Promptable Architecture and Spaghetti Product

Cover Image for Promptable Architecture and Spaghetti Product
Scott Werner
Scott Werner

A New Era in Software Development

The main criticisms of Large Language Models (LLMs) like GPT-4 as code generating tools right now are that they’re only good at certain aspects or that they won’t work for larger, more complex applications. At Sublayer, we’re rethinking the product management application from the ground up, with the understanding that LLMs and other generative AI tools will continue to improve over time. Since day 5, we’ve been using Sublayer to product manage itself, and recently we had a realization. We were changing the way we thought about, architected, and built the application to make prompting easier and to get better results.
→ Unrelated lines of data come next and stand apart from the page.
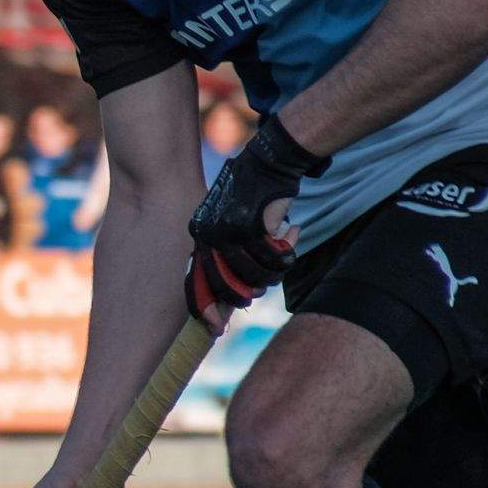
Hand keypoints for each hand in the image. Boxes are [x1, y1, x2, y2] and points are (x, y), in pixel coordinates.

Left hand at [185, 112, 325, 326]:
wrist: (269, 158)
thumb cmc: (255, 193)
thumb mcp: (231, 221)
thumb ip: (227, 253)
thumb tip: (232, 296)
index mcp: (198, 233)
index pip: (195, 280)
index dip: (205, 307)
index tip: (216, 329)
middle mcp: (208, 235)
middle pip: (225, 285)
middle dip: (244, 294)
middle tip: (256, 295)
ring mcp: (228, 231)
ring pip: (254, 275)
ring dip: (272, 271)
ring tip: (281, 253)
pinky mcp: (253, 227)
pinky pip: (274, 258)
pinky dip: (287, 252)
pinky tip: (292, 231)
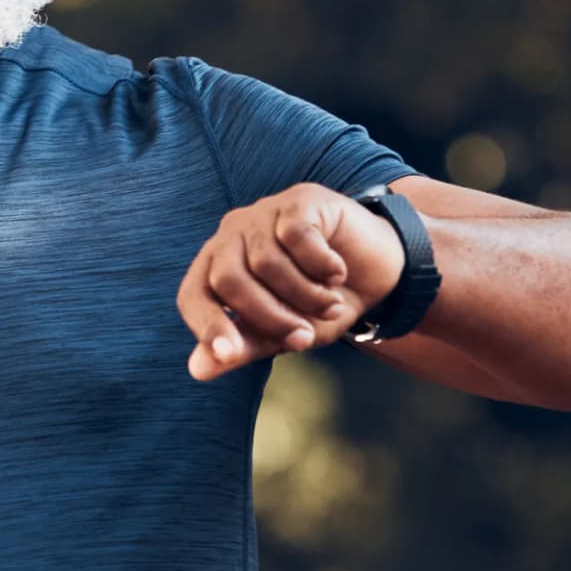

Enter Promptable Architecture

We’re calling this new way of thinking about building software Promptable Architecture, or software architecture that lends itself well to being easy to prompt and results in more accurate results when collaborating with LLMs to build and modify software. As these tools improve, the more promptable your architecture is, the faster and cheaper it is going to be in order to make changes to it. If you’re not able to prompt an LLM to make changes to your product, you’re going to be at a major disadvantage to any competitor who is.

What Can I Do Today?

We don’t know exactly what this looks like yet, but luckily there are a few principles that have emerged that you can work toward today so that you’re set up to take advantage of new capabilities and discoveries of working with LLMs as they emerge.

  1. Component-based design
    Breaking your software down into smaller, reusable components that can be generated or modified by LLMs independently.
  2. Self-contained Functionality
    Structure your code in a way that promotes self-contained functionality. This allows LLMs to generate code that can be tested and validated independently without requiring a complex prompt or complex setup.
  3. Clear Interfaces and Contracts
    If you’re able to clearly and simply define the inputs and outputs of a piece of code and the change, you’ll be able to more clearly write a prompt, and promote loose coupling and separation of concerns.

By the time you read this, there will also be a site live at promptablearchitecture.com where we’ll be collective examples, knowledge, and writing on the subject. Join us in the Sublayer Discord if you’d like to talk more!

Enter Conway’s Law

Any organization that designs a system (defined broadly) will produce a design whose structure is a copy of the organization’s communication structure.

Melvin E. Conway

If you can accept a future where you are designing software in a new way to take full advantage of what LLMs have to offer, your biggest risk is not properly taking Conway’s Law into account. For example, if your teams aren’t structured with clear responsibilities and boundaries, how can you expect your code to be? This is another place where we see it being imperative to get a head start untangling your organization and creating small, focused, modular groups as a first step in order to be prepared as the world catches on, and something we’ll be discussing more in-depth over at promptablearchitecture.com

The Failure Case: Spaghetti Product

As we all collectively get better at Promptable Architecture, and our organizations are structured accordingly, the next big issue we expect to see is Spaghetti Product. Some of you out there may be familiar with spaghetti code, unstructured, tangled, convoluted code. Spaghetti product will be similar. Because LLMs will do exactly what you ask for, the risk you run into is not being clear and having thought through what you’re asking them to build, resulting in a convoluted, hard to understand and use product or feature.

Where Does Sublayer Fit?

We’ll be writing a lot more in detail about Sublayer coming up, but these ideas seemed so big when they came to us, we just had to write about them first. We’re working to codify these Promptable Architecture principles into a product to help guide you as you learn to build in this new paradigm, giving you a proven way to build products with LLMs that we’re using ourselves, and will grow alongside these generative AI tools as their capabilities improve and we all learn better ways of working with them.